Laurence has been recognized over the years with numerous national and international awards. He has authored 278 research papers and has an H-index of 93. Moreover, he has been a recipient of continuous NIH funding since 1973. Among his accomplishments, he served as Senior Editor for the Journal of Medicinal Chemistry (1992–2010), Chair of the MEDI Division of the ACS (2010), Chair of the AACR Chemistry in Cancer Research (2009), and Chair of the NCI Board of Scientific Councilors (2010). His awards include the 1988 George Hitchings Award in Innovative Methods in Drug Design and the 1989 Volwiler Research Achievement Award from the American Association of Colleges of Pharmacy. In 1992 he received the APhA Research Achievement Award in Medicinal Chemistry and the 1994 American Chemical Society Medicinal Chemistry Award. Both Bath University (1996) and Purdue University (2013) recognized his career with DSc degrees. In 2005 he received the George & Christine Sosnovsky Award in Cancer Therapy from the Royal Society of Chemistry, and in 2007 he was inducted into the American Chemical Society Medicinal Chemistry Hall of Fame and named Innovator of the Year by the University of Arizona. He was presented with the 2008 AACP Paul Dawson Biotechnology Award and the 2011 Nucleic Acids Award from the Royal Society of Chemistry. In 2017 he was named Arizona Biosciences Researcher of the Year and in 2018 Innovator of the Year in Arizona Technology Council’s Governor’s Celebration of Innovation. And most recently, in 2020, he was elected as a Fellow of the National Academy of Inventors. In 2019 Laurence was fêted by his ex-students and past colleagues with a symposium, “Molecular Targeting in Drug Discovery-DNA and Beyond,” in honor of his 75th birthday. Currently, he is CSO of Reglagene and Professor Emeritus at the University of Arizona.

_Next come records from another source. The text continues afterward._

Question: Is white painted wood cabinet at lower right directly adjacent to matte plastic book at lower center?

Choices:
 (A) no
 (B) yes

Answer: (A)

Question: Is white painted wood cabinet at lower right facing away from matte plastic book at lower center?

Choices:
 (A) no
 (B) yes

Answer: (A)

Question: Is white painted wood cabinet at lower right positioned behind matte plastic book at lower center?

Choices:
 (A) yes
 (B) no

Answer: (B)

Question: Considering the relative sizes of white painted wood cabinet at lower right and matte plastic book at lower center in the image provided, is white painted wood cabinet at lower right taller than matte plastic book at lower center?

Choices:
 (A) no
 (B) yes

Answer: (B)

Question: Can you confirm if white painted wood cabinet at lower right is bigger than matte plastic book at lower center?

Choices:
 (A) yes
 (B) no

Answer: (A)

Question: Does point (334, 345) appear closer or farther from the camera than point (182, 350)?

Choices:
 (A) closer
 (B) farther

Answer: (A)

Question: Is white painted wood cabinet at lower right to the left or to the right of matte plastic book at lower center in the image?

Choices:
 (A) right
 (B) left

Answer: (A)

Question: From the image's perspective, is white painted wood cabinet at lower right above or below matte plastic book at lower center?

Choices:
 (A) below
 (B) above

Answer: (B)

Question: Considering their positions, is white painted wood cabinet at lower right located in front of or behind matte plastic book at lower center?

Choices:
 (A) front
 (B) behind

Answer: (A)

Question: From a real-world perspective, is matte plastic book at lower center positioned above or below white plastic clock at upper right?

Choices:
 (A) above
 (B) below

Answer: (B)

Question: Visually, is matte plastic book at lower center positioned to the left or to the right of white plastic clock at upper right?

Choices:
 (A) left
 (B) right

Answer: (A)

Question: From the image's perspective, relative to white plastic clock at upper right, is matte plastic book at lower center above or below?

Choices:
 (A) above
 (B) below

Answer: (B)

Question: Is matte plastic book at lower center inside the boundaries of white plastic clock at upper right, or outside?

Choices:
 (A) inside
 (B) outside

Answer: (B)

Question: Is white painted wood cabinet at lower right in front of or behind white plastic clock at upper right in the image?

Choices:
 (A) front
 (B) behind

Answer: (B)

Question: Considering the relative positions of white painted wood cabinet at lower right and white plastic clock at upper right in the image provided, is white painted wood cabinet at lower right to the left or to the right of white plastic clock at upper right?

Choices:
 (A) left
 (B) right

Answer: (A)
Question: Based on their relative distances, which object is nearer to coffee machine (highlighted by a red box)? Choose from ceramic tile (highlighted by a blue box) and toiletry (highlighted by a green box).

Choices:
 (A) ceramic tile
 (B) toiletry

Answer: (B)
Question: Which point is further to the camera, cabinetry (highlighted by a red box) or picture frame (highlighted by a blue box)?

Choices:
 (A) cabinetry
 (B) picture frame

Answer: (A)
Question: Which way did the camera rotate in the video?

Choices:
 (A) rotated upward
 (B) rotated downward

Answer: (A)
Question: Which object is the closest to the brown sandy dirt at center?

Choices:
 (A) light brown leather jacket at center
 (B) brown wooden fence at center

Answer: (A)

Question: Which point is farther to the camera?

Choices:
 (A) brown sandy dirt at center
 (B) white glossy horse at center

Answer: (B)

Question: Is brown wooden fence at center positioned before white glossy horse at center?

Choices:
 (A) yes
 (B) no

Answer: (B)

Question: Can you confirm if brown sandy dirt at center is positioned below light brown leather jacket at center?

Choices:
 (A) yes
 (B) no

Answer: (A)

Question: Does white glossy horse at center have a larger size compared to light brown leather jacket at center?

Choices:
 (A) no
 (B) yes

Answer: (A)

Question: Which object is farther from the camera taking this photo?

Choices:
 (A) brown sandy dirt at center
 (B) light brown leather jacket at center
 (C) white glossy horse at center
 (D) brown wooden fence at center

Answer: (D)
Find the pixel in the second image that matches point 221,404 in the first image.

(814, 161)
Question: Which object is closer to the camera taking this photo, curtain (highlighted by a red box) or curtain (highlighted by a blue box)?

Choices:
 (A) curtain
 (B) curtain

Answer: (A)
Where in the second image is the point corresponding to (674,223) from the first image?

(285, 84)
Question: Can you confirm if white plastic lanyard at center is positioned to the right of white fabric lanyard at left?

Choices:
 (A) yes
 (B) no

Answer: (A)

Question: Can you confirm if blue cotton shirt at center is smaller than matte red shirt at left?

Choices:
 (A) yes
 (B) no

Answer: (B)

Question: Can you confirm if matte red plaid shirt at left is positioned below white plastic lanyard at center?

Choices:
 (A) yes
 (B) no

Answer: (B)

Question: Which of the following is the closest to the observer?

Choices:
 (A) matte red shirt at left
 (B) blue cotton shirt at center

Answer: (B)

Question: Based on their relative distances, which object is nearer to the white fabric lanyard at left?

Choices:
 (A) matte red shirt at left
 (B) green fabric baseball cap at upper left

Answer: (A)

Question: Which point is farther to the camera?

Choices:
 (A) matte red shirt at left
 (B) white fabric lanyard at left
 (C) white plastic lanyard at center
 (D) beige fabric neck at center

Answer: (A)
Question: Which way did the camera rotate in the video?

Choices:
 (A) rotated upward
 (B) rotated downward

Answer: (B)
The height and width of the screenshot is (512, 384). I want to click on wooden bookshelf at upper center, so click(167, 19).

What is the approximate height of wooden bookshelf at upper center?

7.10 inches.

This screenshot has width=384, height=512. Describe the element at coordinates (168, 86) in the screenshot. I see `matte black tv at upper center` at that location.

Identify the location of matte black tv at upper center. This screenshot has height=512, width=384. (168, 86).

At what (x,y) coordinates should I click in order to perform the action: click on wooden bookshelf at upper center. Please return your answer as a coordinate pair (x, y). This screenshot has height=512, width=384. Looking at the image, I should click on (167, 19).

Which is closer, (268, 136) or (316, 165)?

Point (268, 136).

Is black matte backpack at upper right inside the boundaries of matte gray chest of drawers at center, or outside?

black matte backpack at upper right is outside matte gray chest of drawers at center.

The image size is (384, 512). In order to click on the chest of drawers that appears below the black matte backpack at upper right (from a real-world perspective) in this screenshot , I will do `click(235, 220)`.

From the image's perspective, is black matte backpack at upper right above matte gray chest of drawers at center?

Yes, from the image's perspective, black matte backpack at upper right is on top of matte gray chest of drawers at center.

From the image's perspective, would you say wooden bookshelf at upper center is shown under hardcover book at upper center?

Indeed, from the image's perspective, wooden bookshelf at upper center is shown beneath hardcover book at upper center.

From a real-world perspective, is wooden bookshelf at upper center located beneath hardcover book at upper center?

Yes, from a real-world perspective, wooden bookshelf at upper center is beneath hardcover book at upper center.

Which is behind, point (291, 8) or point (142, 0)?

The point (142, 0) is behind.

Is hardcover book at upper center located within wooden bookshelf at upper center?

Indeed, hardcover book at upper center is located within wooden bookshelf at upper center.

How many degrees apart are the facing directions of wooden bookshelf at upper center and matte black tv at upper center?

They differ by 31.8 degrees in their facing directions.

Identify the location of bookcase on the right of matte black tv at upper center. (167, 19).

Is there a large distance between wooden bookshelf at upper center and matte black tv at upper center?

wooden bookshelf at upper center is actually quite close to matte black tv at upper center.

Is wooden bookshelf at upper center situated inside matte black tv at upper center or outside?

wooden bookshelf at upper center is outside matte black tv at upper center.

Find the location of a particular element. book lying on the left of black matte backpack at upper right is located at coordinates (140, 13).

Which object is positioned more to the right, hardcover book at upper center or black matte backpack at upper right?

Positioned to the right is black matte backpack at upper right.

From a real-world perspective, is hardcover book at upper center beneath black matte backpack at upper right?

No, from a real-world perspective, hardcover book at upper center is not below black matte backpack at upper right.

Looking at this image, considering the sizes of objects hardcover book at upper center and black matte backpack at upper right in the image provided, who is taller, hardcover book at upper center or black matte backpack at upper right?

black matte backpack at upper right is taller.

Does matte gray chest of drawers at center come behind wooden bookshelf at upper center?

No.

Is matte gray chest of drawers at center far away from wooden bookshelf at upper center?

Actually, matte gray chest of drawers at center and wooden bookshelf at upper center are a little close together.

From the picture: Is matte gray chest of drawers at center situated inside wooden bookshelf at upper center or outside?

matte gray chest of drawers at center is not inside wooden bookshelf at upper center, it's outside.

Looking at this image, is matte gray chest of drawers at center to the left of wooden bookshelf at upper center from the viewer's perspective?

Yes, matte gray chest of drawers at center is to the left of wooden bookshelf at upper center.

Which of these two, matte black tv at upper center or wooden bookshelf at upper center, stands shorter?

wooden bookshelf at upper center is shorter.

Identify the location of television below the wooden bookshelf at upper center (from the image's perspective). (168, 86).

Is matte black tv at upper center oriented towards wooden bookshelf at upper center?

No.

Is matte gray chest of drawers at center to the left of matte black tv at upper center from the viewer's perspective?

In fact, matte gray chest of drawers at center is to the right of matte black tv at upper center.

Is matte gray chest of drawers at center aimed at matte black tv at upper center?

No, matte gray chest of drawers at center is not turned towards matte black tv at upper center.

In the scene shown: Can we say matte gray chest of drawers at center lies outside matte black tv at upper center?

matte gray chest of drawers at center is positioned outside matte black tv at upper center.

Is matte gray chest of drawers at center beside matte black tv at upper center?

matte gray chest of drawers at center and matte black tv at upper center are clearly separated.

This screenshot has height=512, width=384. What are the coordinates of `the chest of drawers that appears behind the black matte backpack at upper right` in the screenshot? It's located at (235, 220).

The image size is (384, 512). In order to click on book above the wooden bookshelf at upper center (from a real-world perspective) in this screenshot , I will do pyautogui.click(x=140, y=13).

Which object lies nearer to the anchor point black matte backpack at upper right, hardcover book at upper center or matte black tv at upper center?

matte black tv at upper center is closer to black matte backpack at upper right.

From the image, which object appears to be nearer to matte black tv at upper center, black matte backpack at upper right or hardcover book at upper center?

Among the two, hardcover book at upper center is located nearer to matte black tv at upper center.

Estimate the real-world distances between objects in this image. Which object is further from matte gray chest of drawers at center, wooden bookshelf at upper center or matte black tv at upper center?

Dr. Hurley attributes his scientific accomplishments to an array of people: the many graduate students and postdoctoral associates with whom he has collaborated across the years, a sterling host of faculty colleagues, staff, and mentors, outstanding administrative leadership from James Doluisio, Lyle Bootman, and Jack Cole, and last but not least, a host of family and friends. One notable colleague is Dr. David Bishop, his longtime associate and friend, whose dedication and contributions to the Hurley research teams’ success is immeasurable. Finally, despite the wobbly early years of his studies, Laurence credits his teachers for believing in him and inspiring him, especially Bordesley Green Technical School English teacher Mr. Granger and chemistry teacher Mr. Underhill (affectionately known as “The Mole”). At Bath University, much credit and appreciation are given to Jimmy Mearns (human biology), Terry Jefferies and Margaret Hansen (Pharmacognosy), followed by Heinz Floss at Purdue, who set the standard for creativity and innovation, while Ulf Hornemann mentored Laurence on scientific rigor.

And finally, Dr. Hurley gratefully acknowledges Drs. Elaine and Mike Jacobson for their collegiality during their time together as faculty members in rebuilding the medicinal chemistry program at the University of Arizona, their longtime friendship, and inspiration through their entrepreneurism.